Actor Andrew Garfield made headlines recently with an “interesting” approach to an interview with the press.
According to Vulture reporter Kyle Buchanan, the 99 Homes star apparently did not hold back his honest opinions about any topic raised during their discussion – including his strong feelings about having to do an interview in the first place.
“Coming in today to do interviews, I’m like, Why? I know that I’m an actor and it’s part of the job, and I feel lucky I get to do that, but with the interviews, it’s such a weird thing. What do I have to say?”
99 Homes allowed Garfield to break away from his former superhero role as Spider-Man by playing a poor laborer whose family lost a home during the housing crisis. His journey eventually leads him to become the newest “student” of a twisted real-estate developer played by Man of Steel actor Michael Shannon.
In the film, Shannon’s character convinces Andrew Garfield’s character that the only way to prosper in life is to take it away from other people – a concept that Peter Parker would have quickly rejected and even fought against in the Marvel Cinematic Universe.
However, Garfield apparently feels comfortable with playing more intense roles of this nature since he no longer has to worry about starring in another movie as the costumed web-slinger.
As a matter of fact, Andrew did not even hesitate to share his honest feelings about playing Spider-Man on the big screen during the same interview.
“Yeah, something shifted with the Spider-Man stuff. It was a character that I wanted to play my whole life and not one part of me was indifferent… but I got incredibly uncomfortable with the attention that just came with that job. It was nothing to do with me, it was to do with this idea of celebrity. Hopefully I’m just more myself as I get older and as I grow, but in our culture they’re telling us to be something totally fucking different.”
Garfield later mentioned that he does not feel as if the “culture” accepts him. Based on his expressed opinion, Garfield only feels that people are accepted if they fit a particular description that goes a little farther than just race – even though he made it clear that being white is important.
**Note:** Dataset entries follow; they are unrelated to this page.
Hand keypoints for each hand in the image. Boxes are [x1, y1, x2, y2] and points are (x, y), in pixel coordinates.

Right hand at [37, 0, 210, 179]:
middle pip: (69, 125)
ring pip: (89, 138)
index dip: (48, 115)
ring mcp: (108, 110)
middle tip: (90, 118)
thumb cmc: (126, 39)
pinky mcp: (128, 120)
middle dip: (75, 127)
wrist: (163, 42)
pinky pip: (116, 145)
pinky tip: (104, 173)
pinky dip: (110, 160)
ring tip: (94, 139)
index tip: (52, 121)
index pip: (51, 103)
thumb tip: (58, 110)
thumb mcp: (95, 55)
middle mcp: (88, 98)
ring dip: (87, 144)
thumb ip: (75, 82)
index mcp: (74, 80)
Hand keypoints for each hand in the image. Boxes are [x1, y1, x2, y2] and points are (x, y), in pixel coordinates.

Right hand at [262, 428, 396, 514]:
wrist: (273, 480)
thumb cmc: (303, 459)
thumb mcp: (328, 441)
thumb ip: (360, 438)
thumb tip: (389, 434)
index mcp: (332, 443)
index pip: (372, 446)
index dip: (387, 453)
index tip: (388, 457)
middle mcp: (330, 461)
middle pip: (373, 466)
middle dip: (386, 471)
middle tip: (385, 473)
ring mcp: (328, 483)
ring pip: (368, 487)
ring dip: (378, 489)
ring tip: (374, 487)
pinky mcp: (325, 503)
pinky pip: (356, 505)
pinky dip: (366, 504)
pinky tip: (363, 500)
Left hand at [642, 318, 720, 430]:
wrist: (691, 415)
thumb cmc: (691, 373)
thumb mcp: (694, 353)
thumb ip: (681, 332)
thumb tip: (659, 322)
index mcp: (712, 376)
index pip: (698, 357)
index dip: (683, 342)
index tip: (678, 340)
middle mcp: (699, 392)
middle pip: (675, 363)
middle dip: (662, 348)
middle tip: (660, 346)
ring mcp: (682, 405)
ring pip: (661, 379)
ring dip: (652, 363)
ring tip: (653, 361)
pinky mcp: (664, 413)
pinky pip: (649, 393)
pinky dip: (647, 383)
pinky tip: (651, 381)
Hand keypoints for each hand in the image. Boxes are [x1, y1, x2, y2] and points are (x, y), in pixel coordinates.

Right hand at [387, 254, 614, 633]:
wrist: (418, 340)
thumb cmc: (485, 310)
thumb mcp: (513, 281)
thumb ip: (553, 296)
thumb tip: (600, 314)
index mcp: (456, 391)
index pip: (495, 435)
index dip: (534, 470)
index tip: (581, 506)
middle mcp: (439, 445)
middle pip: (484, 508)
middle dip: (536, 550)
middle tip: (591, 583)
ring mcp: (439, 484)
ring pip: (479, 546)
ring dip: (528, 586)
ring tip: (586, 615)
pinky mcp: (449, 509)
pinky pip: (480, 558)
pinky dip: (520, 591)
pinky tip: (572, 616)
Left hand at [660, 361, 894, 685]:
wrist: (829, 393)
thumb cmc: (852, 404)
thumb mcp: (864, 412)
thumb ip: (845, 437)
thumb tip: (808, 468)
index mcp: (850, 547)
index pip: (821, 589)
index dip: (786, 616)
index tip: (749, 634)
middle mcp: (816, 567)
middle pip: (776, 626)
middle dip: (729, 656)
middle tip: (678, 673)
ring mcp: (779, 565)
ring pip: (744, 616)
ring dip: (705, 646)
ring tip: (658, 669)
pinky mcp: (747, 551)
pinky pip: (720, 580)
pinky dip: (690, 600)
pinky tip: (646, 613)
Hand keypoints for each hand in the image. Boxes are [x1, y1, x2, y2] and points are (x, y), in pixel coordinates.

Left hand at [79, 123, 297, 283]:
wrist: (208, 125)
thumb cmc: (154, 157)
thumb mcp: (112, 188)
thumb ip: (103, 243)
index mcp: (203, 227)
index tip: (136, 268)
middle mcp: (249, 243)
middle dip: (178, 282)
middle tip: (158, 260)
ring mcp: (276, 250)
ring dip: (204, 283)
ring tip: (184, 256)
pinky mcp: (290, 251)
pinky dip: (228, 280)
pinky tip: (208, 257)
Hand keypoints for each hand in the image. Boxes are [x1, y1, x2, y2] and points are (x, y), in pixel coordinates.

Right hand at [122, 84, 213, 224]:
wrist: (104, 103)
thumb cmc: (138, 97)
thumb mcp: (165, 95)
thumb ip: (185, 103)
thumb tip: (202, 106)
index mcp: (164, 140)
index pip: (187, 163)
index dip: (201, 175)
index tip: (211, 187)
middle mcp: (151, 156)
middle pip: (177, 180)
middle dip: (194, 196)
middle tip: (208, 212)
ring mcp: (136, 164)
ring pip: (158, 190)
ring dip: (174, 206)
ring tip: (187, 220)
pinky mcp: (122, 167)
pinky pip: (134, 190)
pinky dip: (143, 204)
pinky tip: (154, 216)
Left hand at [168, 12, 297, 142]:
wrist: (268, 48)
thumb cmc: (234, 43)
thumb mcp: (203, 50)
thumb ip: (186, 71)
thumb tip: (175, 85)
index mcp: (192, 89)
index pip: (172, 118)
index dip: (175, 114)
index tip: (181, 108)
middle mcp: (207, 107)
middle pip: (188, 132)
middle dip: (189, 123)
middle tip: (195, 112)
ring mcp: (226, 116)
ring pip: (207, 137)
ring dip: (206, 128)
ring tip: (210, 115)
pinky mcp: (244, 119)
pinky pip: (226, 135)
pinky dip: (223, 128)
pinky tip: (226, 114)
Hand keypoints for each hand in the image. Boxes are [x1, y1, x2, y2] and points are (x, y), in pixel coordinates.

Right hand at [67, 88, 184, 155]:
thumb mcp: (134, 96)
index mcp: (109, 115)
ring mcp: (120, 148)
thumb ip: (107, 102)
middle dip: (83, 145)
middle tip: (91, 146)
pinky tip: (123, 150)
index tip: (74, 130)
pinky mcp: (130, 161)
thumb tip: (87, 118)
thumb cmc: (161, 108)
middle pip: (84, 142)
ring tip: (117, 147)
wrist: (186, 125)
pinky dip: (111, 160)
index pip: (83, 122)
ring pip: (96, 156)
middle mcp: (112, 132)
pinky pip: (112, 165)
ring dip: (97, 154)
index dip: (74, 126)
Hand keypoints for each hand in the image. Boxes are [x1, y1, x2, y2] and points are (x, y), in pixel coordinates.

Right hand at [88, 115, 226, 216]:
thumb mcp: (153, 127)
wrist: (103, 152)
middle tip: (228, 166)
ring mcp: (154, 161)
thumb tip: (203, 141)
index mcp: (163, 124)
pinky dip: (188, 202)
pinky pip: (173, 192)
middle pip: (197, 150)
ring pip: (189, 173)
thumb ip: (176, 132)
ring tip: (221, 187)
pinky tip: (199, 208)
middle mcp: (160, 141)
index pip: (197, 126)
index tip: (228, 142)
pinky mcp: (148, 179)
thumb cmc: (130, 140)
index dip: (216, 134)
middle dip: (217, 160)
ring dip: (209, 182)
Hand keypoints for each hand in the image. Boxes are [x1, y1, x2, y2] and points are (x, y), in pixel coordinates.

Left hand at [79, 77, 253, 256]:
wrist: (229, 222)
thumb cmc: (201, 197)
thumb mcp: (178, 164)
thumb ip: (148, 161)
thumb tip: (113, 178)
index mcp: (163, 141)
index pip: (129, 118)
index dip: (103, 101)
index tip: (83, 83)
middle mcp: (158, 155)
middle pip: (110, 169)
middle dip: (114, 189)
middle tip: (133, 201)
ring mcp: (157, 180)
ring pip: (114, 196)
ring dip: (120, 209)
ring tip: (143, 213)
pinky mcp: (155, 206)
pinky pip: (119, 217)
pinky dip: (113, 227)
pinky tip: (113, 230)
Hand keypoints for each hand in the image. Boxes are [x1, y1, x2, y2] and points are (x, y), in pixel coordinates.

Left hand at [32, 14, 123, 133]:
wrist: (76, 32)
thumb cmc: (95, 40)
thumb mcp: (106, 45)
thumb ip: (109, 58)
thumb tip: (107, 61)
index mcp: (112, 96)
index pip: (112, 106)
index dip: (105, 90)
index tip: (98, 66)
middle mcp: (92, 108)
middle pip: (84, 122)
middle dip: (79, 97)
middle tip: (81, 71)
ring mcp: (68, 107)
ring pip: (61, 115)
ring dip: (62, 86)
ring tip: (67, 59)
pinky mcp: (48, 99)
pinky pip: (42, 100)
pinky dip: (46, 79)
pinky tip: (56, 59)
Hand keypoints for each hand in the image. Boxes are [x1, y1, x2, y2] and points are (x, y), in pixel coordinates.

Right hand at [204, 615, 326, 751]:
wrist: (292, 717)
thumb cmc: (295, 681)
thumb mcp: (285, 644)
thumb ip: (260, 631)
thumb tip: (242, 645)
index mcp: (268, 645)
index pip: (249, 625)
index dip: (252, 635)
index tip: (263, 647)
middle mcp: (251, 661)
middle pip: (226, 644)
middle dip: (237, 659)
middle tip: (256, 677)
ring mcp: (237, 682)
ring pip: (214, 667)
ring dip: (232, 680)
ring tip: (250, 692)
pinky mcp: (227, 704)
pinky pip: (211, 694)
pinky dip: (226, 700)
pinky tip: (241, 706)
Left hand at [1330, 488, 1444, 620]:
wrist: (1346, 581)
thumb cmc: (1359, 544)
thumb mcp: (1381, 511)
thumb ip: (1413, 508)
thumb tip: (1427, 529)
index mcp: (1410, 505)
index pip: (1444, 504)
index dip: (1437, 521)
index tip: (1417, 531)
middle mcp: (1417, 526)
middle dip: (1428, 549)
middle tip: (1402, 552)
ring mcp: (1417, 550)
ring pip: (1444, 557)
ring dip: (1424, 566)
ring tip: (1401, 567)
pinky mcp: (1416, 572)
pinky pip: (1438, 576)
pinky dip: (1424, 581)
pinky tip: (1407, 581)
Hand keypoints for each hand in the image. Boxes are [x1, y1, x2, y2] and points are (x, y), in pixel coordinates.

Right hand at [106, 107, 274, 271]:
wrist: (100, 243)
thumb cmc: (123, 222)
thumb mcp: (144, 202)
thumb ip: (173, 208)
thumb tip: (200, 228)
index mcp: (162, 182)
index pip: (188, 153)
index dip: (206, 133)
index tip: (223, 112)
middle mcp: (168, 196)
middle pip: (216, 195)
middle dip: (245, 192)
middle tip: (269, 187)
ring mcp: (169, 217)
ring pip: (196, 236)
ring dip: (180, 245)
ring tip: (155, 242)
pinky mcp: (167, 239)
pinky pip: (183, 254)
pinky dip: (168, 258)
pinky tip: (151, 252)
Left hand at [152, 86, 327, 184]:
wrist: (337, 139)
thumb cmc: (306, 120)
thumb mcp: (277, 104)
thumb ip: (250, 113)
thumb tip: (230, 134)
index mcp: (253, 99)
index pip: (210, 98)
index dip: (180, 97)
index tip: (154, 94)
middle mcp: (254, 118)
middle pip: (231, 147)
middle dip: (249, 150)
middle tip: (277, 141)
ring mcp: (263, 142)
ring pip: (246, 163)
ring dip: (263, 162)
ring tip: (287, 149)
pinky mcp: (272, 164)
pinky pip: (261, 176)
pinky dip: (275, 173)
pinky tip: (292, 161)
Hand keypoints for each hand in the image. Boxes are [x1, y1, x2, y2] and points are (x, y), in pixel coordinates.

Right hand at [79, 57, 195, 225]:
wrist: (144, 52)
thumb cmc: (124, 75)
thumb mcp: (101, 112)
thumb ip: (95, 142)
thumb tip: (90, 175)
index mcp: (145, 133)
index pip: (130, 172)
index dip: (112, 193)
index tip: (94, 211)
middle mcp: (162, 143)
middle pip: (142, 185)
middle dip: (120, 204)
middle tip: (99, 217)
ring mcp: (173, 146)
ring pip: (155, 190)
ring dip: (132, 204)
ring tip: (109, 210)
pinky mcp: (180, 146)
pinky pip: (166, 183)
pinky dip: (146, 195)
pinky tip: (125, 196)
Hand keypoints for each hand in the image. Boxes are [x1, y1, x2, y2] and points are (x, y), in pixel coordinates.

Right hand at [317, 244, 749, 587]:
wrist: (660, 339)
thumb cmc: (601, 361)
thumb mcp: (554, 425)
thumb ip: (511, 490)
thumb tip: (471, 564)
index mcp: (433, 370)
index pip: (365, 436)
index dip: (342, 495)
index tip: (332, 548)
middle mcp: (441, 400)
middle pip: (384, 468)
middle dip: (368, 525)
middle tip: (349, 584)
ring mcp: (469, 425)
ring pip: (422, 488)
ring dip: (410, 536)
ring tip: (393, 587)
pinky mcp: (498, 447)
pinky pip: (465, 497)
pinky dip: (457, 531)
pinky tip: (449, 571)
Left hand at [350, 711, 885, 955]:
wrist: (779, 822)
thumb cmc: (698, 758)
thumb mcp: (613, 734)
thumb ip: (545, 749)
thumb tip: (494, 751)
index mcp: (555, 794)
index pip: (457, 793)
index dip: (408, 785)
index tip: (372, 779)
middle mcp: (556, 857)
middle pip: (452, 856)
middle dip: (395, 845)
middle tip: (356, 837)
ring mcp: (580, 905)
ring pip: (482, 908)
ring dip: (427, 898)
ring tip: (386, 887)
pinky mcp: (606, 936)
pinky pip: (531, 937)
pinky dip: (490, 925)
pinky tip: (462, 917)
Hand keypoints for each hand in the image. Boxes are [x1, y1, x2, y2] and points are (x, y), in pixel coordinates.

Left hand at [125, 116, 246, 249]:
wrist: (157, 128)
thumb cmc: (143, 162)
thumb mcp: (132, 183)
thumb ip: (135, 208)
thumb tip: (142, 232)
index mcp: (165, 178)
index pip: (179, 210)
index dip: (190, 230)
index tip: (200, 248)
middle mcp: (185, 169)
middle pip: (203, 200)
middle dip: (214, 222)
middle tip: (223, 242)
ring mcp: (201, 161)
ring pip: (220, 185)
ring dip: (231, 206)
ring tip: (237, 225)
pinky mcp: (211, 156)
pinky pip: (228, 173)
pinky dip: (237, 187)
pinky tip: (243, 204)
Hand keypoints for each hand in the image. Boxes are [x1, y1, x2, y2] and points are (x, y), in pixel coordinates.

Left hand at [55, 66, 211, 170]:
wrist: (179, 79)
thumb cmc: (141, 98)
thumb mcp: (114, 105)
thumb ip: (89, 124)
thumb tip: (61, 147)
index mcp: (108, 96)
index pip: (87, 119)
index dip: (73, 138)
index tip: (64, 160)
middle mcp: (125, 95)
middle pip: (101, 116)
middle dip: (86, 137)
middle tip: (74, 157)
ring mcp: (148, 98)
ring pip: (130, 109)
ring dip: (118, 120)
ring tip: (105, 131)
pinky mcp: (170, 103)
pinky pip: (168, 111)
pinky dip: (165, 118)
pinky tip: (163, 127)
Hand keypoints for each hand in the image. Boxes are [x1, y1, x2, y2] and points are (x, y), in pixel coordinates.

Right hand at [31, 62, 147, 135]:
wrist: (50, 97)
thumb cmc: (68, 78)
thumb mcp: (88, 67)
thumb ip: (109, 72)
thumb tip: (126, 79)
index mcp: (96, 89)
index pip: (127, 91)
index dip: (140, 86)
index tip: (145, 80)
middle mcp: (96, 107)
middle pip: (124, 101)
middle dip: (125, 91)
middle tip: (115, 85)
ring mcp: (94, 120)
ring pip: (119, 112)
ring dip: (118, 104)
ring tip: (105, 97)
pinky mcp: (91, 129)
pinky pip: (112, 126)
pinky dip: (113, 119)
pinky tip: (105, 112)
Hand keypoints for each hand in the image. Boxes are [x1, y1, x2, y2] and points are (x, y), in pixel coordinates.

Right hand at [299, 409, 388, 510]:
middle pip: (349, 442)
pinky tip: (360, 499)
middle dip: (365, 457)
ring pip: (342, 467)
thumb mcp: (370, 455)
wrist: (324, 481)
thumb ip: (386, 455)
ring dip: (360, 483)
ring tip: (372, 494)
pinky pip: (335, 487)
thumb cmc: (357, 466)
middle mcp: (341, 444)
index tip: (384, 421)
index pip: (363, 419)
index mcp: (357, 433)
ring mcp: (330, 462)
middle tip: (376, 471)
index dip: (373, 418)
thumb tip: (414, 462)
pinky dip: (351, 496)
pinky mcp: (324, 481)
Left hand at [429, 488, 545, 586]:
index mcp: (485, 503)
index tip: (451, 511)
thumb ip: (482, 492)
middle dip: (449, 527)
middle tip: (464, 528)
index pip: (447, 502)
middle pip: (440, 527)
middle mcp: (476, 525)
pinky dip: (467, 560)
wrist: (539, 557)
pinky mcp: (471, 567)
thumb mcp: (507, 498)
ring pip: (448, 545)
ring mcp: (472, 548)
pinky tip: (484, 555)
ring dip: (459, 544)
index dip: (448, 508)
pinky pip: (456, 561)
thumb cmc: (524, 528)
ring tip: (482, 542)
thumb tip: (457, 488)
“Handsome, charming, charismatic, thin-enough eyebrows to be beautiful, but thick enough to still be masculine. We are told constantly we’re not enough, we’re told constantly that we don’t have enough, we’re told constantly that we’ll never be enough. It’s that dangling-carrot thing.”
Garfield further expressed that he, at first, thought that getting the lead role in The Amazing Spider-Man was going to make his life much better. However, he apparently believes that was not the case after all.
“That was my experience with the Spider-Man thing. It’s like, ‘Oh (expletive) my life is now great! But in fact, I’m still fucked up in my own ways, and insecure, and scared, and don’t really know who I am. Celebrity is the new religion, as far as I can see, along with money, power, status. It’s all the same umbrella — the seductive forces of evil, really.”
This is not the first time this year that a promotional interview has taken a unique turn away from actually promoting a film.
For instance, Robert Downey Jr. (another star actor in the Marvel Cinematic Universe) made headlines back in April when he walked out of an interview with Channel 4 journalist in the UK, Krishnan Guru-Murthy.
Instead of focusing on the movie that was being promoted (Avengers: Age of Ultron), Guru-Murthy shifted the focus of the conversation to Robert Downey Jr’s personal life and his troubled past.
During an interview with Howard Stern about his decision to walk out, the Oscar-nominated actor made it clear that he regretted nothing. According to The Hollywood Reporter, he only wished that he had left the interview sooner.
Instead of simply walking away or refusing to answer questions, though, Andrew Garfield seemed to take a different approach. The 32-year-old actor apparently decided to use blunt honesty without any hesitation to answer each of the interviewer’s questions – regardless of consequence.